Mais consommer plus… ça induit quoi ? Plus de tabassage publicitaire pour nous inciter, y compris les enfants (honteusement ciblés maintenant), à en vouloir toujours plus ? Plus d’endettement ? Construire des choses qui ne durent pas pour être obligé d’en changer souvent ? Créer des générations de gens dépendant des modes, jamais satisfaits, toujours désireux de plus, incapable d’analyser ce dont ils ont besoin pour leur épanouissement personnel ???
Montaigne disait : « Je préfère forger mon âme que meubler mon âme ».
Consommer, c’est meubler, compenser, c’est ne jamais regarder au fond de soi. Consommer, c’est rendre les gens aussi dépendant que des drogués, et, par là, rendre le monde, la vie en société sans cesse plus dangereuse.

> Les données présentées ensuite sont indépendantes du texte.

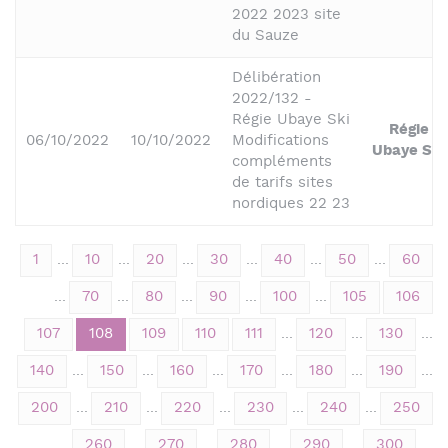
2022 2023 site
du Sauze
Délibération
2022/132 -
Régie Ubaye Ski
Régie
06/10/2022
10/10/2022
Modifications
Ubaye Ski
compléments
de tarifs sites
nordiques 22 23
1
...
10
...
20
...
30
...
40
...
50
...
60
...
70
...
80
...
90
...
100
...
105
106
107
108
109
110
111
...
120
...
130
...
140
...
150
...
160
...
170
...
180
...
190
...
200
...
210
...
220
...
230
...
240
...
250
...
260
...
270
...
280
...
290
...
300
...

Le postulat de départ qui repose sur le fait de consommer plus pose un problème majeur. Ça allait encore quand on pouvait se payer une 2ch, une télé et un frigo et basta. Mais vu le prix des nouvelles technologies, on a vraiment intérêt à travailler beaucoup plus pour gagner plus et « craquer » plus.
Le piège du consommer plus (du plus en général) c’est que le désir n’est jamais rassasié et la frustration sans cesse alimentée.
Tout ça, c’est de l’engrais pour faire développer les egos.
De toute manière, il est assez évident que les gens qui prônent cette société du consommer plus en ont un sacré. Et le propre des gens qui ont un gros ego, c’est souvent de considérer que ce qu’ils pensent fait force de loi.
On est donc dans le domaine de la vue courte, du simplifié, du slogan. Pas terrible comme perspective.